Copertina

Sulla soglia
dell'infinito

Sussidi liturgici

 

TERZA DOMENICA DI PASQUA

Per amore di Gesù non ci si deve spaventare delle difficoltà, ma occorre vivere di servizio.

La seconda lettura presenta il canto celeste degli angeli e di tutte le creature, che è la lode dell’Agnello divino immolato e vincitore. L’Apocalisse vuole infondere nei cristiani perseguitati la certezza che la vittoria di Cristo è anche la loro.

Anche il Libro degli Atti parla delle prime persecuzioni contro gli Apostoli.
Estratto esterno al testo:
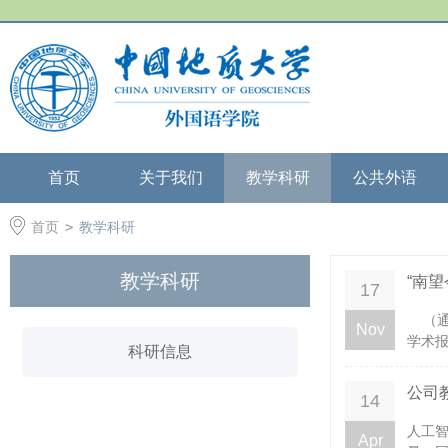
首页
关于我们
教学科研
公共外语
首页
>
教学科研
教学科研
“南
17
（通讯
Nov
学术报
科研信息
公司
14
人工
Apr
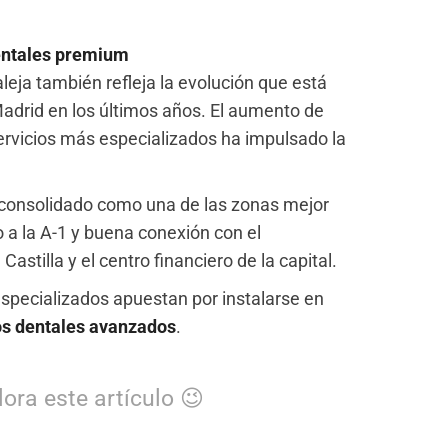
dentales premium
leja también refleja la evolución que está
adrid en los últimos años. El aumento de
ervicios más especializados ha impulsado la
a consolidado como una de las zonas mejor
 a la A-1 y buena conexión con el
stilla y el centro financiero de la capital.
especializados apuestan por instalarse en
os dentales avanzados
.
ora este artículo 😉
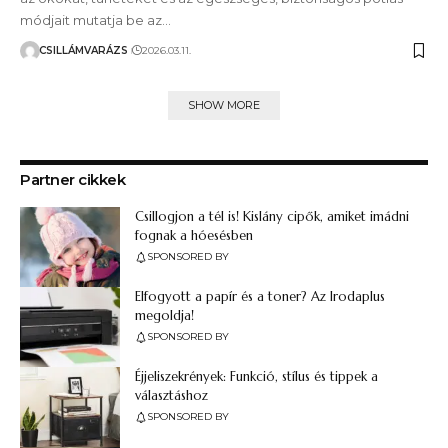
módjait mutatja be az…
CSILLÁMVARÁZS
2026.03.11.
SHOW MORE
Partner cikkek
Csillogjon a tél is! Kislány cipők, amiket imádni
fognak a hóesésben
SPONSORED BY
Elfogyott a papír és a toner? Az Irodaplus
megoldja!
SPONSORED BY
Éjjeliszekrények: Funkció, stílus és tippek a
választáshoz
SPONSORED BY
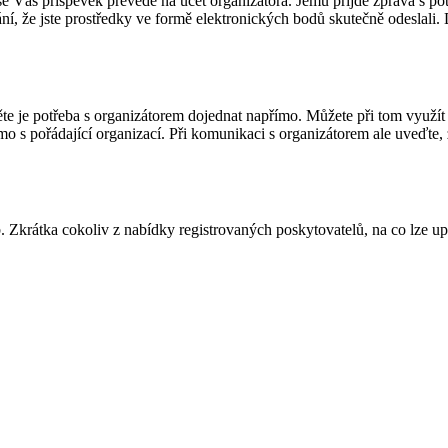
ím se Váš příspěvek převede na účet organizátora. Jemu přijde zpráva s 
ní, že jste prostředky ve formě elektronických bodů skutečně odeslali. 
ěte je potřeba s organizátorem dojednat napřímo. Můžete při tom využít
římo s pořádající organizací. Při komunikaci s organizátorem ale uveďte,
b. Zkrátka cokoliv z nabídky registrovaných poskytovatelů, na co lze up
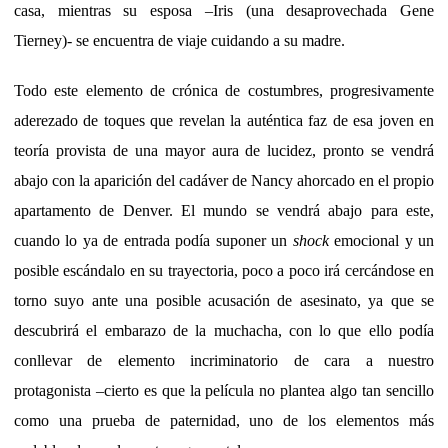
casa, mientras su esposa –Iris (una desaprovechada Gene
Tierney)- se encuentra de viaje cuidando a su madre.
Todo este elemento de crónica de costumbres, progresivamente
aderezado de toques que revelan la auténtica faz de esa joven en
teoría provista de una mayor aura de lucidez, pronto se vendrá
abajo con la aparición del cadáver de Nancy ahorcado en el propio
apartamento de Denver. El mundo se vendrá abajo para este,
cuando lo ya de entrada podía suponer un
shock
emocional y un
posible escándalo en su trayectoria, poco a poco irá cercándose en
torno suyo ante una posible acusación de asesinato, ya que se
descubrirá el embarazo de la muchacha, con lo que ello podía
conllevar de elemento incriminatorio de cara a nuestro
protagonista –cierto es que la película no plantea algo tan sencillo
como una prueba de paternidad, uno de los elementos más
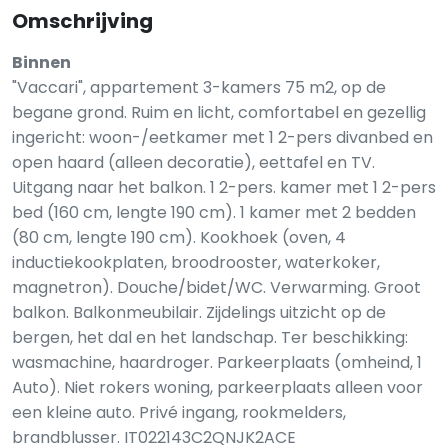
Omschrijving
Binnen
"Vaccari", appartement 3-kamers 75 m2, op de
begane grond. Ruim en licht, comfortabel en gezellig
ingericht: woon-/eetkamer met 1 2-pers divanbed en
open haard (alleen decoratie), eettafel en TV.
Uitgang naar het balkon. 1 2-pers. kamer met 1 2-pers
bed (160 cm, lengte 190 cm). 1 kamer met 2 bedden
(80 cm, lengte 190 cm). Kookhoek (oven, 4
inductiekookplaten, broodrooster, waterkoker,
magnetron). Douche/bidet/WC. Verwarming. Groot
balkon. Balkonmeubilair. Zijdelings uitzicht op de
bergen, het dal en het landschap. Ter beschikking:
wasmachine, haardroger. Parkeerplaats (omheind, 1
Auto). Niet rokers woning, parkeerplaats alleen voor
een kleine auto. Privé ingang, rookmelders,
brandblusser. IT022143C2QNJK2ACE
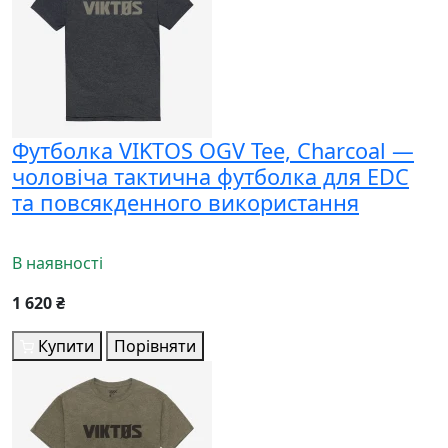
Футболка VIKTOS OGV Tee, Charcoal —
чоловіча тактична футболка для EDC
та повсякденного використання
В наявності
1 620 ₴
Купити
Порівняти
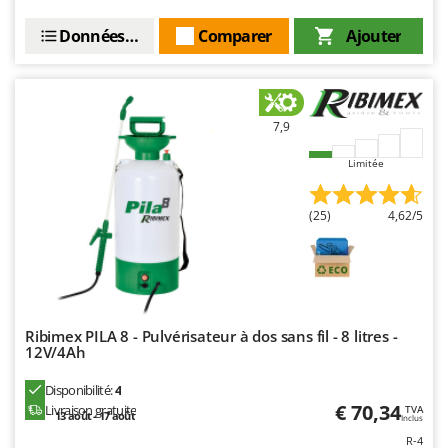
Worx
Données techniques
Comparer
Ajouter
Y
Yard Force
Z
Zanon
7,9
Zephir
Limitée
ZGrills
Zodiac
(25)
4,62/5
Zomax
Ribimex PILA 8 - Pulvérisateur à dos sans fil - 8 litres -
12V/4Ah
Disponibilité:
4
€ 70,34
Livraison gratuite
TVA
13 août - 17 août
Inclus
R-4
Ma essi dicono che occorre scegliere Gesù risorto, obbedire a Lui, e sono lieti di soffrire per Lui.

Nel Vangelo, Gesù appare per la terza volta dopo la risurrezione agli Apostoli, fa fare loro la pesca miracolosa, mangia con loro, chiede a Pietro la professione di amore e poi gli dà il compito di pastore, indicandogli come dovrà esercitarlo: servizio fino al limite del martirio.
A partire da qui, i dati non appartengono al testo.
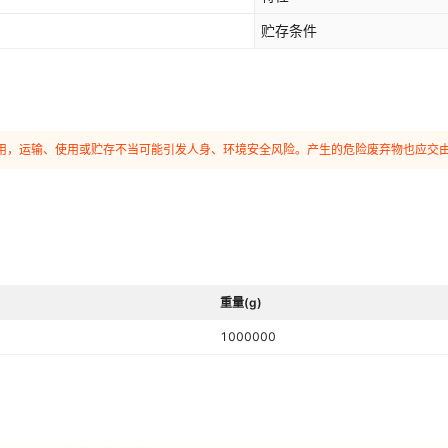
贮存条件
和使用，运输、使用或贮存不当可能引发人身、环境安全风险。产生的危险废弃物也应交
重量(g)
1000000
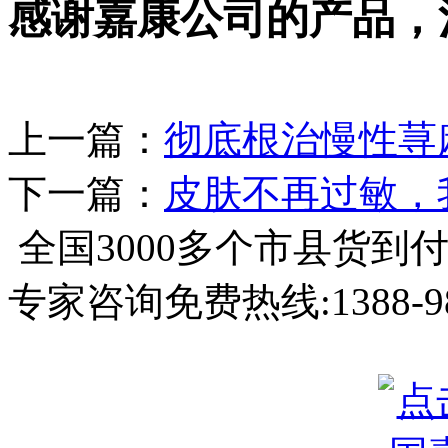
感谢嘉康公司的产品，
上一篇：
彻底根治慢性荨
下一篇：
皮肤不再过敏，
全国3000多个市县
货到
专家咨询免费热线:
1388-9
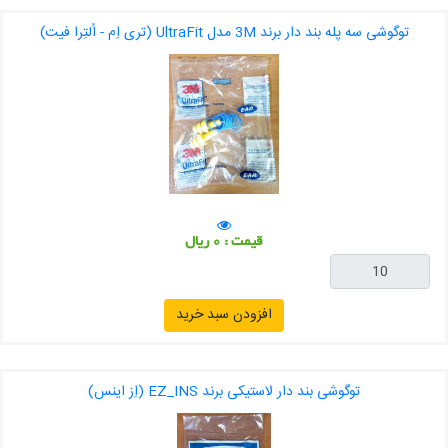
توگوشی سه پله بند دار برند 3M مدل UltraFit (تری اِم - اُلتِرا فیت)
قیمت : 0 ریال
افزودن سبد خرید
توگوشی بند دار لاستیکی برند EZ_INS (اِز اینس)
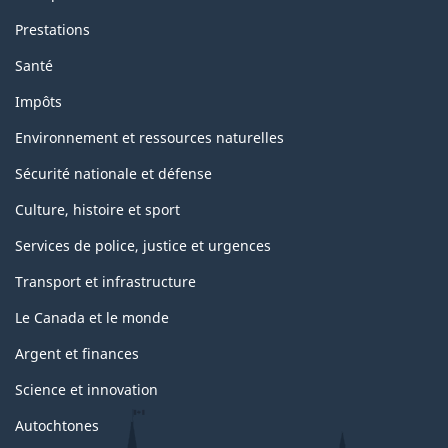
a
Prestations
g
Santé
e
Impôts
Environnement et ressources naturelles
Sécurité nationale et défense
Culture, histoire et sport
Services de police, justice et urgences
Transport et infrastructure
Le Canada et le monde
Argent et finances
Science et innovation
Autochtones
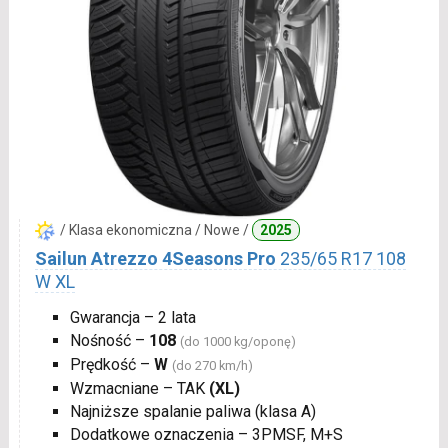
/ Klasa ekonomiczna / Nowe /
2025
Sailun Atrezzo 4Seasons Pro
235/65 R17 108
W XL
Gwarancja – 2 lata
Nośność –
108
(do 1000 kg/oponę)
Prędkość –
W
(do 270 km/h)
Wzmacniane – TAK
(XL)
Najniższe spalanie paliwa (klasa A)
Dodatkowe oznaczenia – 3PMSF, M+S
Non si può amare davvero Gesù se non si è capaci di servirLo nei fratelli.

La redenzione non è terminata, si compie nel tempo; al di là delle sofferenze di questo mondo e senza dimenticarle o rinnegarle, senza abbandonare la lotta contro di esse, crediamo nella vittoria del Risorto: all’alba di ogni giorno lo vediamo comparire sulle sponde della nostra esistenza; ogni giorno riprendiamo la lotta contro il male nelle sue varie forme, diventando così annunciatori e testimoni di risurrezione.

Con gli angeli e coni santi acclamiamo il Padre insieme al suo Cristo; diciamo il nostro Amen alla preghiera di benedizione che costituisce il culto spirituale del nuovo popolo.

Mangiando il cibo che il Signore ci offre, rinnoviamo il nostro umile e sincero amore, con la disponibilità a lasciarci condurre dove Lui vorrà.